Le fils du ministre américain des Transports
Après un an et demi de procès, le verdict est sévère : sur les 43 personnes inculpées, 27 étaient jugées par contumace et ont écopé de 5 ans de prison, cinq personnes ont reçu des peines de deux ans de prison ferme - parmi elles un ressortissant américain, présent à l’audience - et 11 ont été condamnées à un an avec sursis.
Aux côtés de 16 Égyptiens condamnés, les personnes inculpées sont en majorité de citoyenneté étrangère : 19 Américains, des Allemands, des Serbes, des Palestiniens, des Jordaniens et des Norvégiens. Parmi les Américains condamnés par contumace figure le fils du ministre américain des Transport Ray LaHood, Sam LaHood, qui a dirigé au Caire l’International Republican Institute.
Quasiment tous les étrangers inculpés avaient quitté l'Égypte en mars 2012, en cours de procès, avec l’aide et sous la pression des États-Unis.
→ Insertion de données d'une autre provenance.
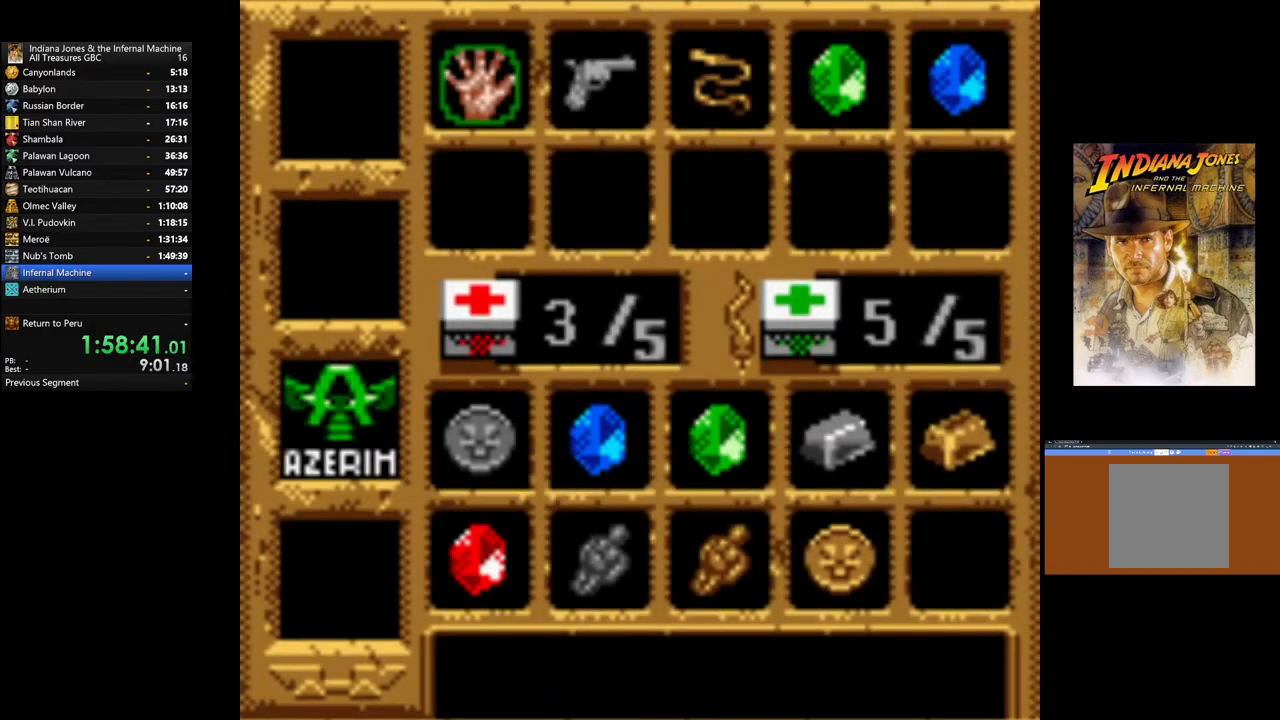
{"buttons": ["DPAD_RIGHT"], "left_stick": "center", "right_stick": "center", "events": [[83, "DPAD_RIGHT", "down"], [183, "DPAD_RIGHT", "up"], [283, "DPAD_RIGHT", "down"], [400, "DPAD_RIGHT", "up"], [483, "DPAD_RIGHT", "down"]]}
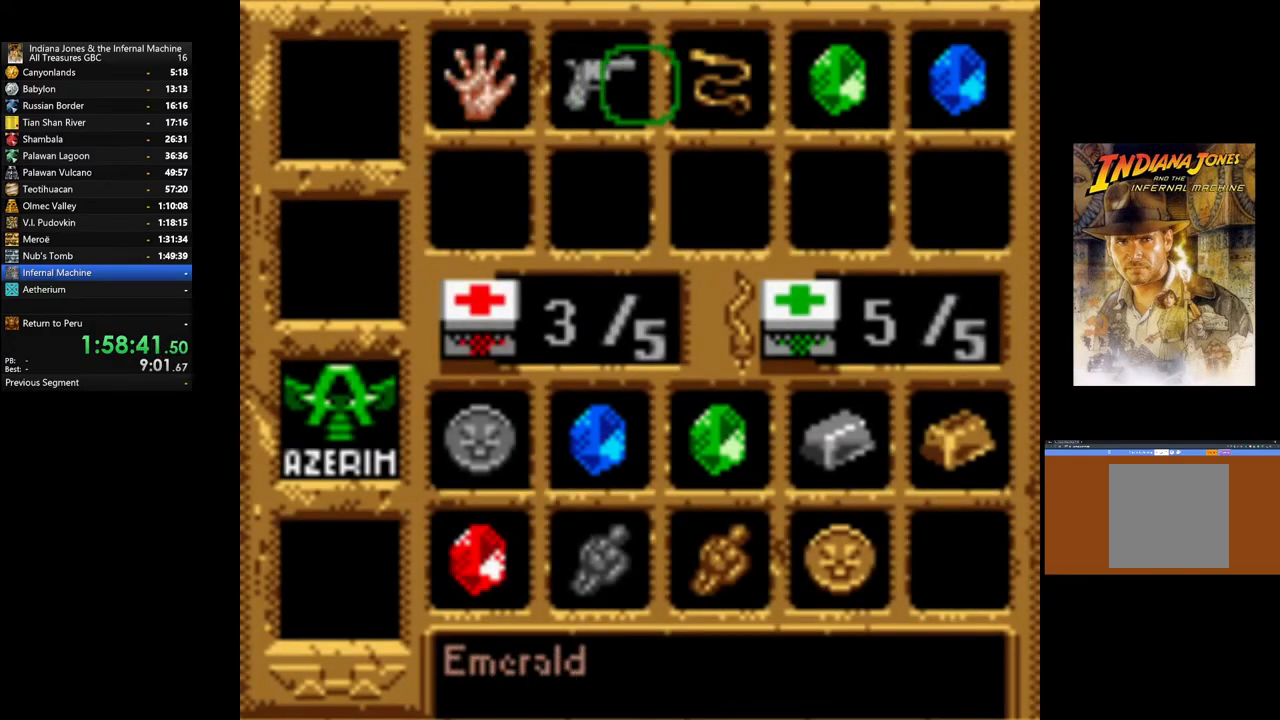
{"buttons": [], "left_stick": "center", "right_stick": "center", "events": [[117, "DPAD_RIGHT", "up"], [200, "DPAD_RIGHT", "down"], [317, "DPAD_RIGHT", "up"]]}
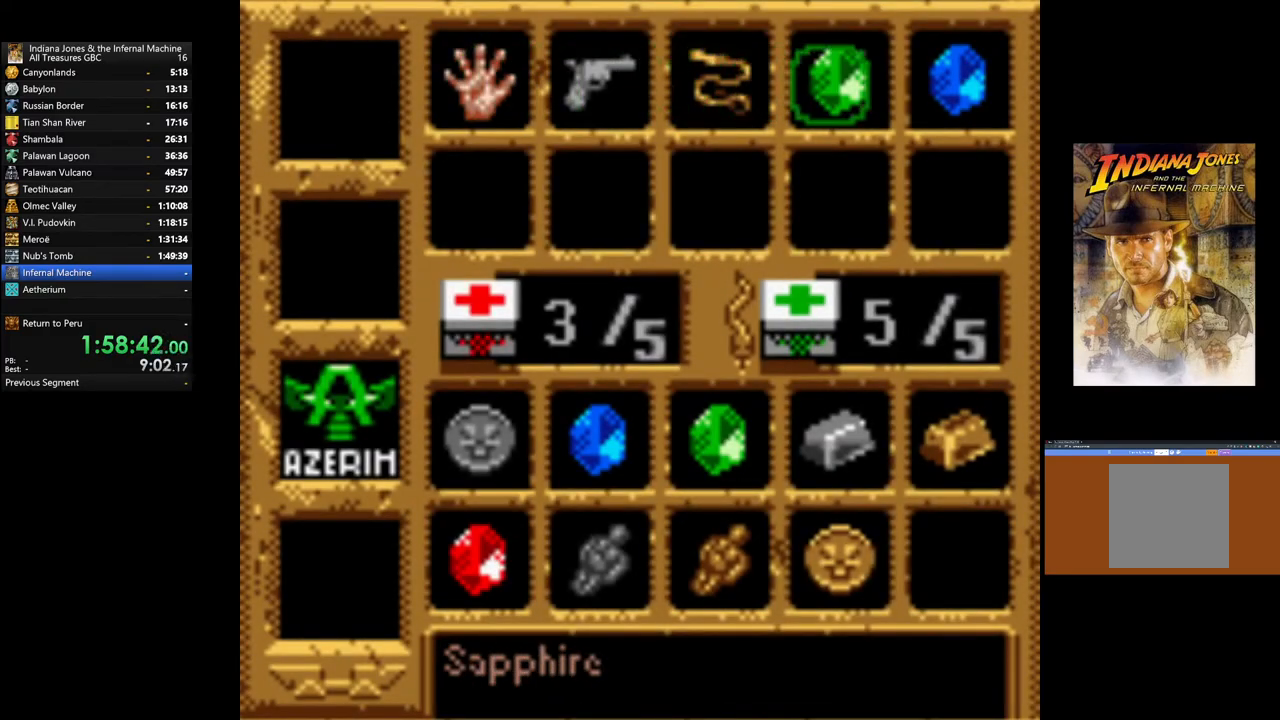
{"buttons": ["A"], "left_stick": "center", "right_stick": "center", "events": [[467, "A", "down"]]}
Un ressortissant américain, Robert Becker, condamné mardi à deux ans de prison, était toutefois resté par solidarité avec les inculpés égyptiens.
Le juge qui a instruit l’affaire a précisé qu’il émettra un signalement à Interpol pour rechercher les condamnés par contumace, selon les informations de l’Américaine Nancy Okail, l’une des condamnées à de la prison ferme.
Les ONG vont faire appel de la décision de justice.
Une loi datant de l’ère Moubarak
Le ministère allemand des Affaires étrangères s’est dit "choqué" par le sort réservé à la Fondation Konrad Adenauer et à ses employés, et a promis de soutenir la fondation dans son procès en appel.
Le secrétaire d'Etat américain John Kerry a, pour sa part, accusé l'Égypte d'avoir organisé une "procès politique". Depuis un an, l’affaire a sérieusement tendu les relations entre l’Égypte et les États-Unis, l’un des principaux donateurs des ONG au Caire - y compris pour certaines structures fondées et dirigées par des Égyptiens - mais aussi le pourvoyeur d’une aide militaire de l’ordre de 1,3 milliard de dollars par an.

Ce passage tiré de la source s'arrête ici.